The ALPS Equal Sector Weight ETF (EQL) offers unique exposure to the U.S. equity market.

EQL provides equal access to each sector, offering a more balanced approach than funds tracking the cap-weight S&P 500, such as the SPDR S&P 500 ETF Trust (SPY), and has the added benefit of avoiding the potentially adverse impact of rallies or crashes in specific sectors of the economy.

EQL outpaced the S&P 500 last year. The fund declined 10.7% in 2022, compared to the S&P 500 Index’s decline of -18.11% during the same period, each on a total return basis. Over three years ending January 3, EQL is up 27.8% compared to the S&P 500’s increase of 24.1%, according to YCharts.
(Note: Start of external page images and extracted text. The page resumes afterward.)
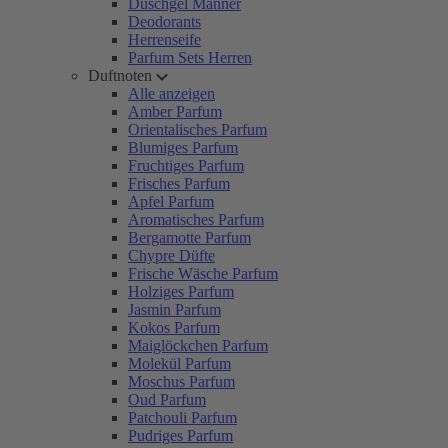
Duschgel Männer
Deodorants
Herrenseife
Parfum Sets Herren
Duftnoten
Alle anzeigen
Amber Parfum
Orientalisches Parfum
Blumiges Parfum
Fruchtiges Parfum
Frisches Parfum
Apfel Parfum
Aromatisches Parfum
Bergamotte Parfum
Chypre Düfte
Frische Wäsche Parfum
Holziges Parfum
Jasmin Parfum
Kokos Parfum
Maiglöckchen Parfum
Molekül Parfum
Moschus Parfum
Oud Parfum
Patchouli Parfum
Pudriges Parfum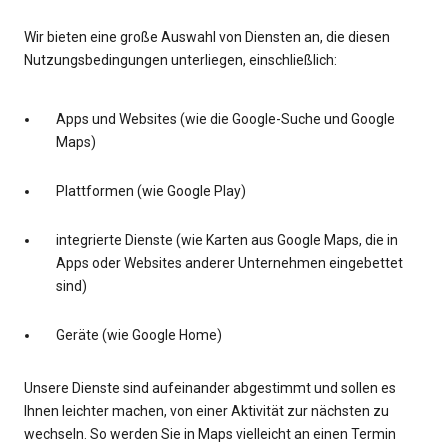
Wir bieten eine große Auswahl von Diensten an, die diesen
Nutzungsbedingungen unterliegen, einschließlich:
Apps und Websites (wie die Google-Suche und Google
Maps)
Plattformen (wie Google Play)
integrierte Dienste (wie Karten aus Google Maps, die in
Apps oder Websites anderer Unternehmen eingebettet
sind)
Geräte (wie Google Home)
Unsere Dienste sind aufeinander abgestimmt und sollen es
Ihnen leichter machen, von einer Aktivität zur nächsten zu
wechseln. So werden Sie in Maps vielleicht an einen Termin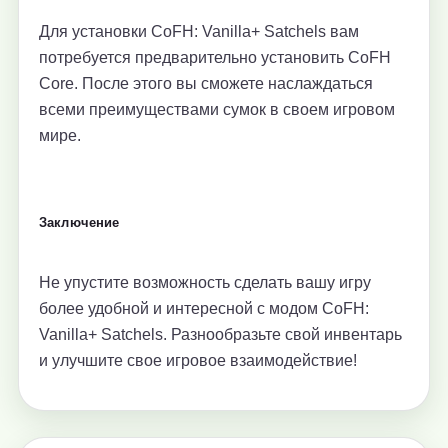
Для установки CoFH: Vanilla+ Satchels вам
потребуется предварительно установить CoFH
Core. После этого вы сможете наслаждаться
всеми преимуществами сумок в своем игровом
мире.
Заключение
Не упустите возможность сделать вашу игру
более удобной и интересной с модом CoFH:
Vanilla+ Satchels. Разнообразьте свой инвентарь
и улучшите свое игровое взаимодействие!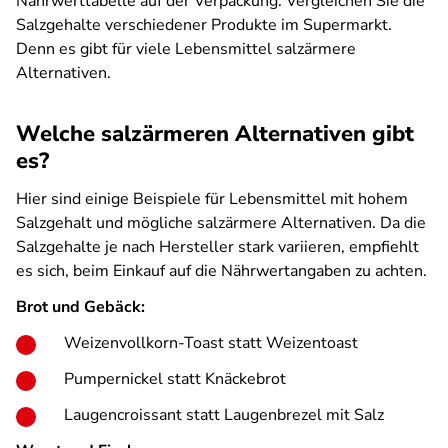
Nährwerttabelle auf der Verpackung. Vergleichen Sie die
Salzgehalte verschiedener Produkte im Supermarkt.
Denn es gibt für viele Lebensmittel salzärmere
Alternativen.
Welche salzärmeren Alternativen gibt
es?
Hier sind einige Beispiele für Lebensmittel mit hohem
Salzgehalt und mögliche salzärmere Alternativen. Da die
Salzgehalte je nach Hersteller stark variieren, empfiehlt
es sich, beim Einkauf auf die Nährwertangaben zu achten.
Brot und Gebäck:
Weizenvollkorn-Toast statt Weizentoast
Pumpernickel statt Knäckebrot
Laugencroissant statt Laugenbrezel mit Salz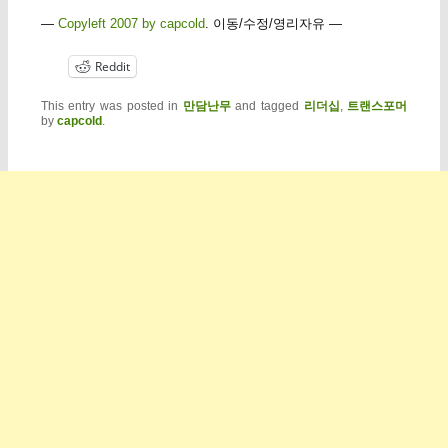
—
Copyleft 2007 by capcold
. 이동/수정/영리자유 —
Reddit
This entry was posted in
만담난무
and tagged
리더십
,
트랜스포머
by
capcold
.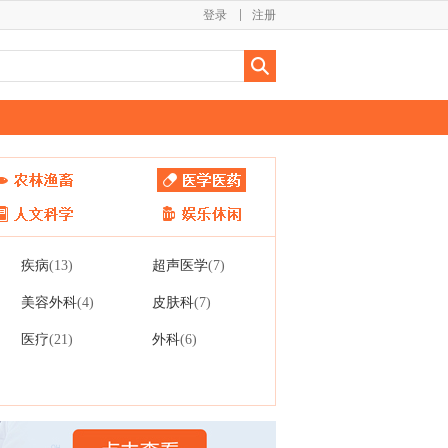
登录
注册
疾病
超声医学
(13)
(7)
美容外科
皮肤科
(4)
(7)
医疗
外科
(21)
(6)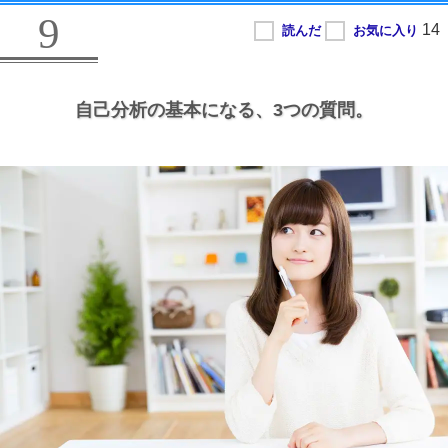
9
自己分析の基本になる、
3つの質問。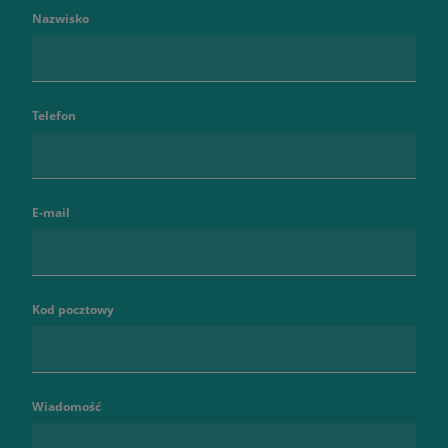
Nazwisko
Telefon
E-mail
Kod pocztowy
Wiadomość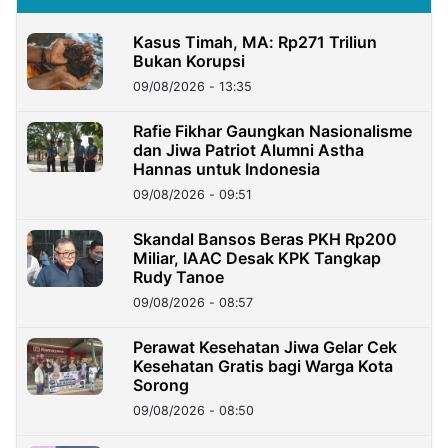
Kasus Timah, MA: Rp271 Triliun
Bukan Korupsi
09/08/2026 - 13:35
Rafie Fikhar Gaungkan Nasionalisme
dan Jiwa Patriot Alumni Astha
Hannas untuk Indonesia
09/08/2026 - 09:51
Skandal Bansos Beras PKH Rp200
Miliar, IAAC Desak KPK Tangkap
Rudy Tanoe
09/08/2026 - 08:57
Perawat Kesehatan Jiwa Gelar Cek
Kesehatan Gratis bagi Warga Kota
Sorong
09/08/2026 - 08:50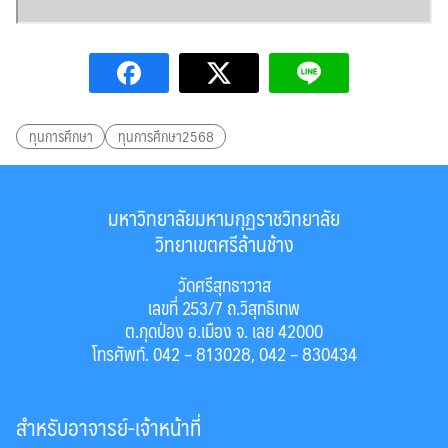
ทุนการศึกษา
ทุนการศึกษา2568
มหาวิทยาลัยมหามกุฏราชวิทยาลัย
วิทยาเขตศรีล้านช้าง
วัดศรีสุทธาวาส
เลขที่ 253/7 ถ.วิสุทธิเทพ
ต.กุดป่อง อ.เมือง จ. เลย 42000
โทรศัพท์. 042 – 813028, 042 – 830434
สำหรับอาจารย์-เจ้าหน้าที่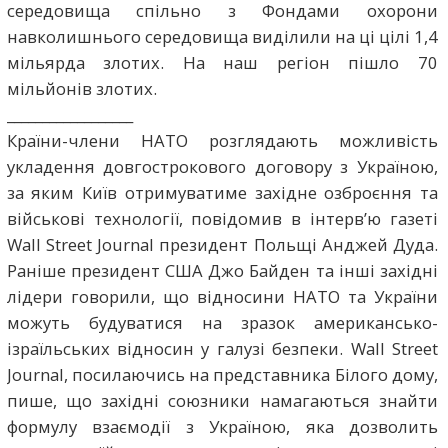
середовища спільно з Фондами охорони
навколишнього середовища виділили на ці цілі 1,4
мільярда злотих. На наш регіон пішло 70
мільйонів злотих.
__________________
Країни-члени НАТО розглядають можливість
укладення довгострокового договору з Україною,
за яким Київ отримуватиме західне озброєння та
військові технології, повідомив в інтервʼю газеті
Wall Street Journal президент Польщі Анджей Дуда.
Раніше президент США Джо Байден та інші західні
лідери говорили, що відносини НАТО та України
можуть будуватися на зразок американсько-
ізраїльських відносин у галузі безпеки. Wall Street
Journal, посилаючись на представника Білого дому,
пише, що західні союзники намагаються знайти
формулу взаємодії з Україною, яка дозволить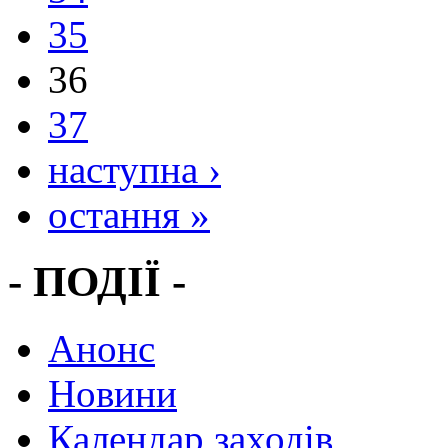
35
36
37
наступна ›
остання »
- ПОДІЇ -
Анонс
Новини
Календар заходів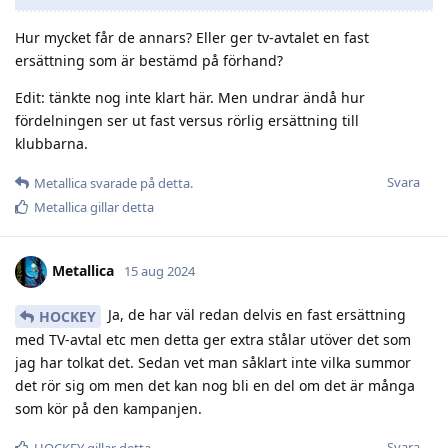
Hur mycket får de annars? Eller ger tv-avtalet en fast
ersättning som är bestämd på förhand?
Edit: tänkte nog inte klart här. Men undrar ändå hur
fördelningen ser ut fast versus rörlig ersättning till
klubbarna.
Svara
Metallica
svarade på detta.
Metallica
gillar detta
Metallica
15 aug 2024
Ja, de har väl redan delvis en fast ersättning
HOCKEY
med TV-avtal etc men detta ger extra stålar utöver det som
jag har tolkat det. Sedan vet man såklart inte vilka summor
det rör sig om men det kan nog bli en del om det är många
som kör på den kampanjen.
Svara
HOCKEY
gillar detta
EQL utilizes a fund-of-funds ETF structure, delivering exposure to the U.S. Large Cap Equity market by investing equal proportions in 11 Select Sector SPDRs. The fund, which rebalances quarterly, delivers moderate, yet meaningful exposure to every sector of the market.
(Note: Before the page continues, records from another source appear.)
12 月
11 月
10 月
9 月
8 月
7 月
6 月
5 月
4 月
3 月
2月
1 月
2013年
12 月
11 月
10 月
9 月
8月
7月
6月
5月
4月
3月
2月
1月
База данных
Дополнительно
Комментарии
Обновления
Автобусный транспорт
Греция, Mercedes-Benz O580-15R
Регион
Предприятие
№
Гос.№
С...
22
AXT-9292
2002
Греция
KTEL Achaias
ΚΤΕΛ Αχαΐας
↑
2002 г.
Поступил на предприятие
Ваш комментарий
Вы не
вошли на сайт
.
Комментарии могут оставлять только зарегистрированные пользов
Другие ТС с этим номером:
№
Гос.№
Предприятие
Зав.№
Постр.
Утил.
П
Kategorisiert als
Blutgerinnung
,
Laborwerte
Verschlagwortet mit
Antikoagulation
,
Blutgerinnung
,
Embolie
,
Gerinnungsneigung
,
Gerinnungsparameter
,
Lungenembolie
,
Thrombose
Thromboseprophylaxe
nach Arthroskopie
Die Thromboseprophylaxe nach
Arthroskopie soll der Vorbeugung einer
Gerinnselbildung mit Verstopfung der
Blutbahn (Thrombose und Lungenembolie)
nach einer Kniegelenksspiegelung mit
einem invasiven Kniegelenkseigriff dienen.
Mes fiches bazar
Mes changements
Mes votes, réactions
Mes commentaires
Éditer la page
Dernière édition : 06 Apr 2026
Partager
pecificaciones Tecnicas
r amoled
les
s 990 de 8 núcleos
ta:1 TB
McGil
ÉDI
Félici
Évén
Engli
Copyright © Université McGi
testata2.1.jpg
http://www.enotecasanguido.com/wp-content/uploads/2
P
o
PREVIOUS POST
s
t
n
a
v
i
The Select Sector SPDR ETFs are a set of products that divide the S&P into eleven index funds traded throughout the day on NYSE Arca.

In maintaining an equal-weight sector approach, compared to SPY, EQL underweights information technology, healthcare, consumer discretionary, and financials. EQL overweights energy, communication services, industrials, consumer staples, utilities, real estate, and materials.

EQL has been gaining in popularity over the past year, as the benefits of equal weight have been apparent in the current macro conditions. The fund has $304 million in assets and has taken in $45 million in year-to-date inflows, the most of ALPS’ ETFs.

The equal weight sector ETF charges an expense ratio of 27 basis points.